• **TASK PROMPT**: Every line below from the one with "superior (EEES). El" through the one with "проблему, иногда открывая новые правовые" is to be repeated exactly, with no picture among them.

• **Page images and extracted text**:
◇ ◇ ◇ ◇ ◇
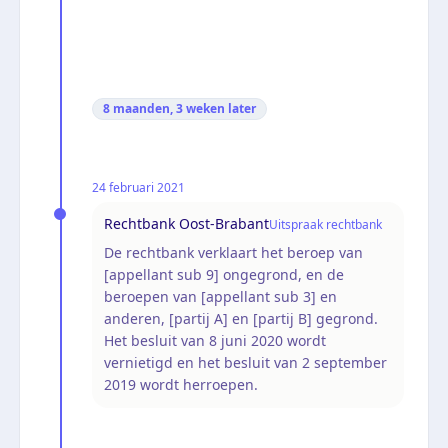
8 maanden, 3 weken
later
24 februari 2021
Rechtbank Oost-Brabant
Uitspraak rechtbank
De rechtbank verklaart het beroep van
[appellant sub 9] ongegrond, en de
beroepen van [appellant sub 3] en
anderen, [partij A] en [partij B] gegrond.
Het besluit van 8 juni 2020 wordt
vernietigd en het besluit van 2 september
2019 wordt herroepen.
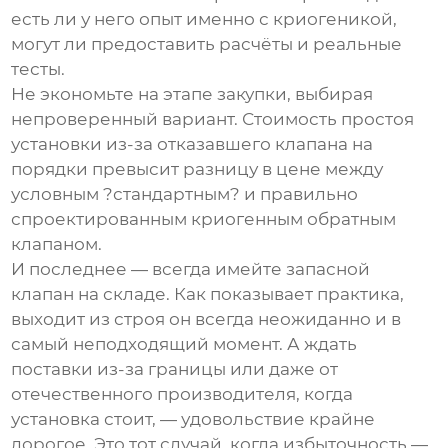
есть ли у него опыт именно с криогеникой,
могут ли предоставить расчёты и реальные
тесты.
Не экономьте на этапе закупки, выбирая
непроверенный вариант. Стоимость простоя
установки из-за отказавшего клапана на
порядки превысит разницу в цене между
условным ?стандартным? и правильно
спроектированным
криогенным обратным
клапаном
.
И последнее — всегда имейте запасной
клапан на складе. Как показывает практика,
выходит из строя он всегда неожиданно и в
самый неподходящий момент. А ждать
поставки из-за границы или даже от
отечественного производителя, когда
установка стоит, — удовольствие крайне
дорогое. Это тот случай, когда избыточность —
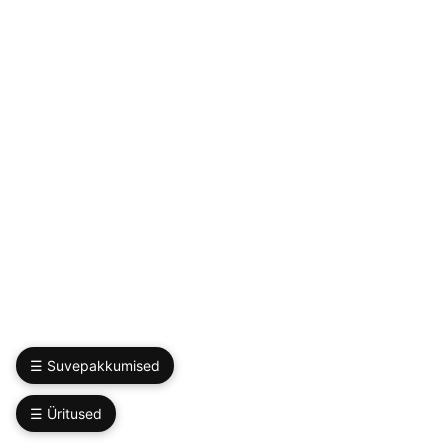
☰ Suvepakkumised
☰ Üritused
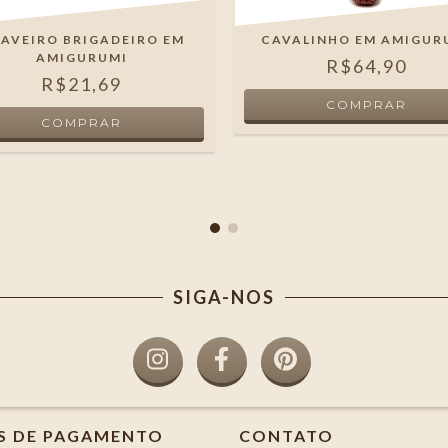
AVEIRO BRIGADEIRO EM
CAVALINHO EM AMIGUR
AMIGURUMI
R$64,90
R$21,69
SIGA-NOS
S DE PAGAMENTO
CONTATO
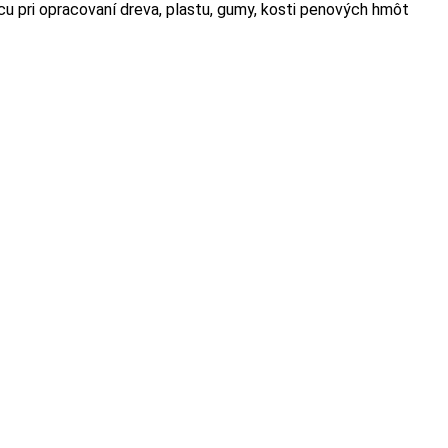
u pri opracovaní dreva, plastu, gumy, kosti penových hmôt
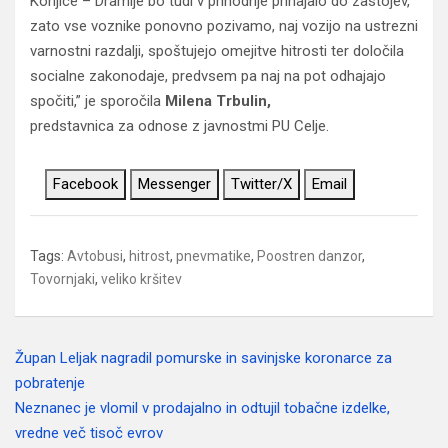
Konjice – Dramlje bo tudi v prihodnje prihajalo do zastojev,
zato vse voznike ponovno pozivamo, naj vozijo na ustrezni
varnostni razdalji, spoštujejo omejitve hitrosti ter določila
socialne zakonodaje, predvsem pa naj na pot odhajajo
spočiti,” je sporočila
Milena Trbulin,
predstavnica za odnose z javnostmi PU Celje.
Facebook
Messenger
Twitter/X
Email
Tags:
Avtobusi
,
hitrost
,
pnevmatike
,
Poostren danzor
,
Tovornjaki
,
veliko kršitev
Župan Leljak nagradil pomurske in savinjske koronarce za
Navigacija
pobratenje
prispevka
Neznanec je vlomil v prodajalno in odtujil tobačne izdelke,
vredne več tisoč evrov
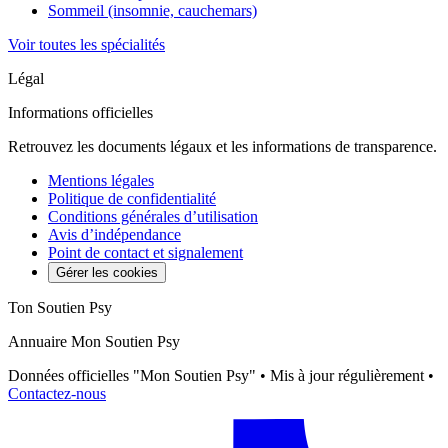
Sommeil (insomnie, cauchemars)
Voir toutes les spécialités
Légal
Informations officielles
Retrouvez les documents légaux et les informations de transparence.
Mentions légales
Politique de confidentialité
Conditions générales d’utilisation
Avis d’indépendance
Point de contact et signalement
Gérer les cookies
Ton Soutien Psy
Annuaire Mon Soutien Psy
Données officielles "Mon Soutien Psy" • Mis à jour régulièrement •
Contactez-nous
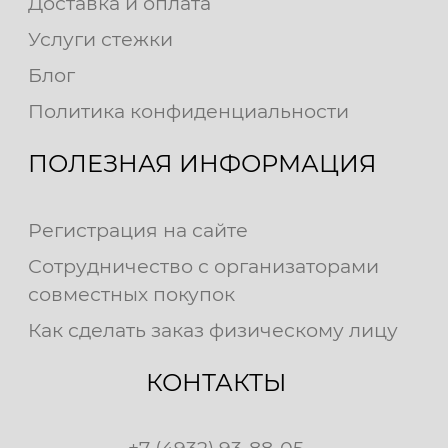
Доставка и оплата
Услуги стежки
Блог
Политика конфиденциальности
ПОЛЕЗНАЯ ИНФОРМАЦИЯ
Регистрация на сайте
Сотрудничество с организаторами
совместных покупок
Как сделать заказ физическому лицу
КОНТАКТЫ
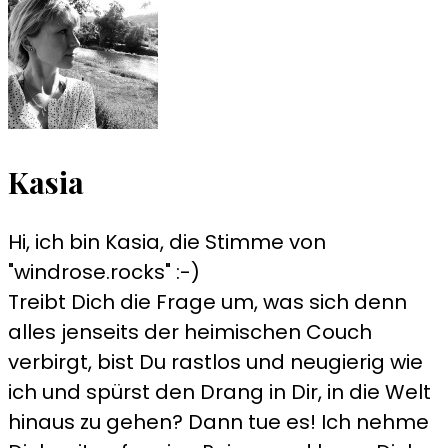
Kasia
Hi, ich bin Kasia, die Stimme von
"windrose.rocks" :-)
Treibt Dich die Frage um, was sich denn
alles jenseits der heimischen Couch
verbirgt, bist Du rastlos und neugierig wie
ich und spürst den Drang in Dir, in die Welt
hinaus zu gehen? Dann tue es! Ich nehme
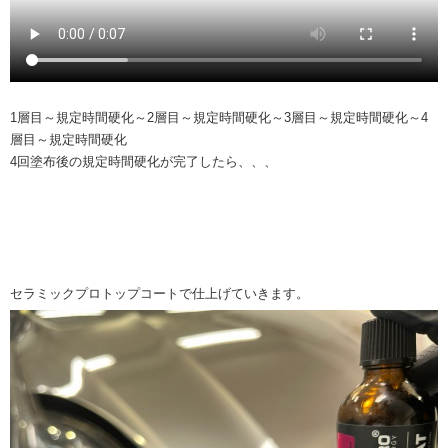
1層目～規定時間硬化～2層目～規定時間硬化～3層目～規定時間硬化～4
層目～規定時間硬化
4回塗布後の規定時間硬化が完了したら、、、
セラミックプロトップコートで仕上げていきます。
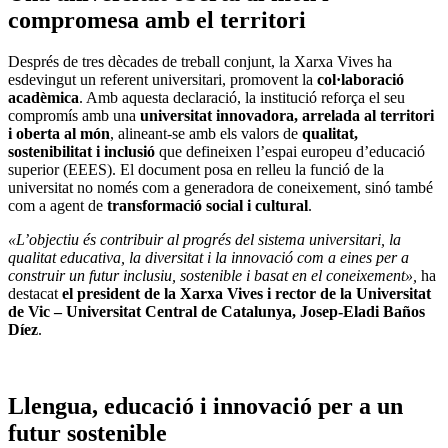
compromesa amb el territori
Després de tres dècades de treball conjunt, la Xarxa Vives ha
esdevingut un referent universitari, promovent la
col·laboració
acadèmica
. Amb aquesta declaració, la institució reforça el seu
compromís amb una
universitat innovadora, arrelada al territori
i oberta al món
, alineant-se amb els valors de
qualitat,
sostenibilitat i inclusió
que defineixen l’espai europeu d’educació
superior (EEES). El document posa en relleu la funció de la
universitat no només com a generadora de coneixement, sinó també
com a agent de
transformació social i cultural
.
«L’objectiu és contribuir al progrés del sistema universitari, la
qualitat educativa, la diversitat i la innovació com a eines per a
construir un futur inclusiu, sostenible i basat en el coneixement»,
ha
destacat
el president de la Xarxa Vives i rector de la Universitat
de Vic – Universitat Central de Catalunya, Josep-Eladi Baños
Díez
.
Llengua, educació i innovació per a un
futur sostenible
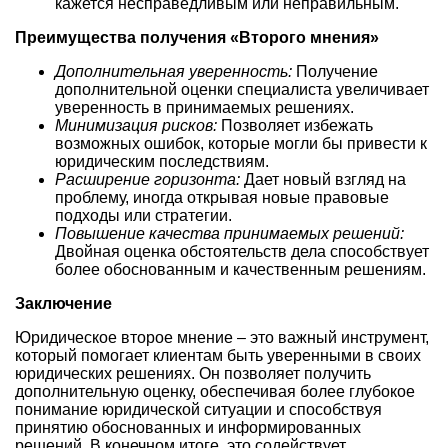
кажется несправедливым или неправильным.
Преимущества получения «Второго мнения»
Дополнительная уверенность:
Получение
дополнительной оценки специалиста увеличивает
уверенность в принимаемых решениях.
Минимизация рисков:
Позволяет избежать
возможных ошибок, которые могли бы привести к
юридическим последствиям.
Расширение горизонта:
Дает новый взгляд на
проблему, иногда открывая новые правовые
подходы или стратегии.
Повышение качества принимаемых решений:
Двойная оценка обстоятельств дела способствует
более обоснованным и качественным решениям.
Заключение
Юридическое второе мнение – это важный инструмент,
который помогает клиентам быть уверенными в своих
юридических решениях. Он позволяет получить
дополнительную оценку, обеспечивая более глубокое
понимание юридической ситуации и способствуя
принятию обоснованных и информированных
решений. В конечном итоге, это содействует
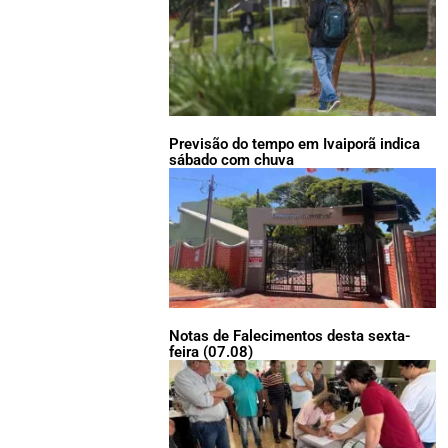
Previsão do tempo em Ivaiporã indica
sábado com chuva
Notas de Falecimentos desta sexta-
feira (07.08)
◇ ◇ ◇ ◇ ◇
• **FINISHED TASK**:
superior (EEES). El document posa en relleu la funció de la
universitat no només com a generadora de coneixement, sinó també
com a agent de
transformació social i cultural
.
«L’objectiu és contribuir al progrés del sistema universitari, la
qualitat educativa, la diversitat i la innovació com a eines per a
construir un futur inclusiu, sostenible i basat en el coneixement»,
ha
destacat
el president de la Xarxa Vives i rector de la Universitat
de Vic – Universitat Central de Catalunya, Josep-Eladi Baños
Díez
.
Llengua, educació i innovació per a un
futur sostenible
кажется несправедливым или неправильным.
Преимущества получения «Второго мнения»
Дополнительная уверенность:
Получение
дополнительной оценки специалиста увеличивает
уверенность в принимаемых решениях.
Минимизация рисков:
Позволяет избежать
возможных ошибок, которые могли бы привести к
юридическим последствиям.
Расширение горизонта:
Дает новый взгляд на
проблему, иногда открывая новые правовые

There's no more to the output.